Been aaaages since I updated.
long story, don’t think you all really want to read it. you know how much I ramble on anyway.
– joined a new small group, it’s great! getting to know people who are new to the church, great for establishing new friendships. But still feeling very distant. Please pray for growing friendships.
– settling into church well, thanks to small groups/community groups (CGs), even though I am always tempted to just continue calling it RML for no good reason!!
– got a great opportunity to make use of my art skills; I’ve joined the church flyer making team! Every sermon series we print postcard sized flyers that are easy to give away. We aim to make them attractive, clear, clean cut, and accessible to non-christians. This is so we can invite our friends to church more easily. Such a sweet idea!
– saw a psychiatrist. doing ok. just need a little help with aftercare and management.. all that stuff.
– got a part time job. feeling weird some days.. not just awkward, but as if a part of me is threatening to scream in the back of my head. the dr. said it’s because i’ve shut myself away from things for too long, and my mind would like to keep it that way thank you very much. So when I try and go outside and do things that are good for me, occasionally I have a bit of a scream in the back of my head. So nobody else hears.
– my CG is great, we have a whatsapp group and encourage each other throughout the day, with articles, or thoughts, or questions. Really enjoying the fellowship with my new found brothers and sisters.
– I’m trying to reset my sleep and it’s 3AM. not really doing what the psych said when she gave me sleeping pills to help reset the schedule. PANTS. anyway.

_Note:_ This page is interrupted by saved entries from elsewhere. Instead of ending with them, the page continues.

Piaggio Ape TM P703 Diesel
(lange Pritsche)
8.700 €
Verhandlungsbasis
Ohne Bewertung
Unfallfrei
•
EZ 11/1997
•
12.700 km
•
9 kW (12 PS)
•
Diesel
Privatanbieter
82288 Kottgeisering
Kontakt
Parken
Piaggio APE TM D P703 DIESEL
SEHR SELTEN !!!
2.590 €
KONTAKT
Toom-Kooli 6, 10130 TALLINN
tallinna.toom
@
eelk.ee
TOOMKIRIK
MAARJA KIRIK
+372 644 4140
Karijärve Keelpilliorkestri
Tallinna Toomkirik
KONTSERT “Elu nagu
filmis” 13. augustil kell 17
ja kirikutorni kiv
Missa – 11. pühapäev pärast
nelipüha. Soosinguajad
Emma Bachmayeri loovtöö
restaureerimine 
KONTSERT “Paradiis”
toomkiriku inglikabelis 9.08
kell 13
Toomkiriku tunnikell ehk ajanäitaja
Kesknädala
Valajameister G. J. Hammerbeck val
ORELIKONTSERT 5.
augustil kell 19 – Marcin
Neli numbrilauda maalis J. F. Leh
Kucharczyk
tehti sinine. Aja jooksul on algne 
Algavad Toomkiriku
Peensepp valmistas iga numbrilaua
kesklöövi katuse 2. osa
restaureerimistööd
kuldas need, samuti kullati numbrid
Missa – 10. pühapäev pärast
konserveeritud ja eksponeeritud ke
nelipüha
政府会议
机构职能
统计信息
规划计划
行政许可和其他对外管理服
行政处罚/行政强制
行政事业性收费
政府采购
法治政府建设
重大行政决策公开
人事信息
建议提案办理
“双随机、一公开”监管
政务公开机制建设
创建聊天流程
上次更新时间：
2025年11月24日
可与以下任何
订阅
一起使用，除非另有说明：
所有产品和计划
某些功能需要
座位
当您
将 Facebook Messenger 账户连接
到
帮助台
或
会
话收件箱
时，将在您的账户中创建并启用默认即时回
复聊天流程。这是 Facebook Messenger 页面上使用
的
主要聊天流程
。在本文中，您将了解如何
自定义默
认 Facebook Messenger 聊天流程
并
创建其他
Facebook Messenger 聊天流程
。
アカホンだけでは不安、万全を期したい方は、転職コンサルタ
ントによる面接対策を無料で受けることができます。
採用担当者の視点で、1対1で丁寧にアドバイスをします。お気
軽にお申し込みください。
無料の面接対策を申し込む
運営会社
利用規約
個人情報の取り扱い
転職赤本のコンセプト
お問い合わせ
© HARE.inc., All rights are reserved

– made a new blog: http://afrequentsadness.wordpress.com to share some of my depression doodles. tempted to do more setting up now. But I’m going to be good and sleep. Even though I know I’ll lose the motivation to update the new blog once the new day comes. So maybe this will make me want to try a bit harder. or something. words evade me. i’m not eloquent at all today. Today is a image day. visual day.
feeling less lost in my country.
still very, very lost in the world. bombarded by images and ideas of what the world wants you to be.
and as always, tempted to be worldly. God’s opinion matters the most. Whether Jesus comes back to claim me.. matters the most. That I seek a life to serve God, despite my human reluctance… matters the most.
Sin makes me hate serving God. I’d rather serve myself. That’s sin. God, help me turn back to you.